There are persons who are unfit for all three of the forms of yoga-karma, jñāna and bhakti. They are inimical to Lord Kṛṣṇa, attached to sense gratification, and are dominated by fruitive activities aimed at fulfillment of material desires. This chapter describes their faults in terms of place, time, substance and beneficiary of actions.

For those who are perfect in knowledge and devotion to the Lord, there are no materially good qualities or faults. But for a candidate endeavoring on the platform of karma to achieve cessation of material life, execution of regular and special fruitive duties is good and the failure to execute such is evil. That which counteracts sinful reaction is also good for him.

For one on the platform of knowledge in the pure mode of goodness and for one on the platform of devotion, the proper actions are, respectively, cultivation of knowledge and practice of devotional service consisting of hearing, chanting and so forth. For both, everything detrimental to their proper actions is bad. But for persons who are not candidates for transcendental advancement or who are not perfected souls, namely those who are completely inimical to spiritual life and are devoted exclusively to fruitive work for fulfillment of lusty desires, there are numerous considerations of purity and impurity and auspiciousness and inauspiciousness. These are to be made in terms of one's body, the place of activity, the time, the objects utilized, the performer, the mantras chanted and the particular activity.

In actuality, virtue and fault are not absolute but are relative to one's particular platform of advancement. Remaining fixed in the type of discrimination suitable to one's level of advancement is good, and anything else is bad. This is the basic understanding of virtue and fault. Even among objects belonging to the same category, there are different considerations of their purity or impurity in relation to performance of religious duties, worldly transactions, and the maintenance of one's life. These distinctions are described in various scriptures.

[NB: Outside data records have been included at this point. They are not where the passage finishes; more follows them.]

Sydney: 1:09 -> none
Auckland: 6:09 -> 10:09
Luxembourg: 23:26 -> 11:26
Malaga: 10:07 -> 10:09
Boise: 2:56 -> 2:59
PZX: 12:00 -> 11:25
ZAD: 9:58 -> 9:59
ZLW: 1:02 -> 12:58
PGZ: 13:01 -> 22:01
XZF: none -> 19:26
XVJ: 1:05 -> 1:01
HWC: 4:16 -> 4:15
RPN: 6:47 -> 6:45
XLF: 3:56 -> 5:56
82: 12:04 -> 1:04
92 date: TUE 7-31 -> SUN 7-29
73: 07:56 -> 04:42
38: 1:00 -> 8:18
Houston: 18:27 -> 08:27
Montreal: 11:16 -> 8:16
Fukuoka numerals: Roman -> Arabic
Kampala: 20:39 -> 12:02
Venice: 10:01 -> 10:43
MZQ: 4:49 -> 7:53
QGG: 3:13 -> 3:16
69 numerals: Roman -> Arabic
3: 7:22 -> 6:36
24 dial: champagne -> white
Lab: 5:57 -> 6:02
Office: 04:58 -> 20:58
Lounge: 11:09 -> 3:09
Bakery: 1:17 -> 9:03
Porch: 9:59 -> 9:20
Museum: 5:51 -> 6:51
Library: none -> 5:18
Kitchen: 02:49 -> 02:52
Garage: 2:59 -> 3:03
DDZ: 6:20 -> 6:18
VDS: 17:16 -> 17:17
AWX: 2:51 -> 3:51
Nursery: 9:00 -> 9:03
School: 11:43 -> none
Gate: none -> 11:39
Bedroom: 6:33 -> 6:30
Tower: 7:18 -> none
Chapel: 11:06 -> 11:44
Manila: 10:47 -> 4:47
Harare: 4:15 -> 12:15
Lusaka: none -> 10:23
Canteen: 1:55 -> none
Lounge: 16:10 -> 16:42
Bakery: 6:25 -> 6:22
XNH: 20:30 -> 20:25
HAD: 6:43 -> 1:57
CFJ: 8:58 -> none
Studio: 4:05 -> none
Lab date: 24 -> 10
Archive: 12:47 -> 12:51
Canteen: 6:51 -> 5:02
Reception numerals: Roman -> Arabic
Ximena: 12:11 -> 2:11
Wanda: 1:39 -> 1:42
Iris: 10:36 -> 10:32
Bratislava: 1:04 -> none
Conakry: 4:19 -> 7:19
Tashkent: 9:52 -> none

The doctrine of varṇāśrama codifies precepts of bodily purity and impurity. With respect to place, purity and impurity are distinguished by such facts as the presence of black deer. In connection with time, there are distinctions of purity and impurity either in terms of the time itself or in terms of its specific relation with various objects. In connection with physical substances, distinctions of purity and impurity are made in terms of sanctification of objects and words and by such activities as bathing, giving charity, performing austere penances and remembering the Supreme Lord. There are also distinctions of the purity and impurity of the performers of actions. When one's knowledge of mantras is received from the lips of the bona fide spiritual master, one's mantra is considered pure, and one's work is purified by offering it unto the Supreme Personality of Godhead. If the six factors of place, time and so forth are purified, then there is dharma, or virtue, but otherwise there is adharma, or fault.

Ultimately, there is no substantial basis in distinctions of virtue and fault, because they transform according to place, time, beneficiary and so on. In regard to the execution of prescribed duties for sense gratification, the actual intent of all the scriptures is the subduing of materialistic propensities; such is the actual principle of religion that destroys sorrow, confusion and fear and bestows all good fortune. Work performed for sense gratification is not actually beneficial. The descriptions of such fruitive benefits offered in various phala-śrutis are actually meant to help one gradually cultivate a taste for the highest benefit. But persons of inferior intelligence take the flowery benedictory verses of the scriptures to be the actual purport of the Vedas; this opinion, however, is never held by those in factual knowledge of the truth of the Vedas. Persons whose minds are agitated by the flowery words of the Vedas have no attraction for hearing topics about Lord Hari. It should be understood that there is no inner purport to the Vedas apart from the original Personality of Godhead. The Vedas focus exclusively upon the Supreme Absolute Truth, the Personality of Godhead. Because this material world is simply the illusory energy of the Supreme Lord, it is by refuting material existence that one gains disassociation from matter.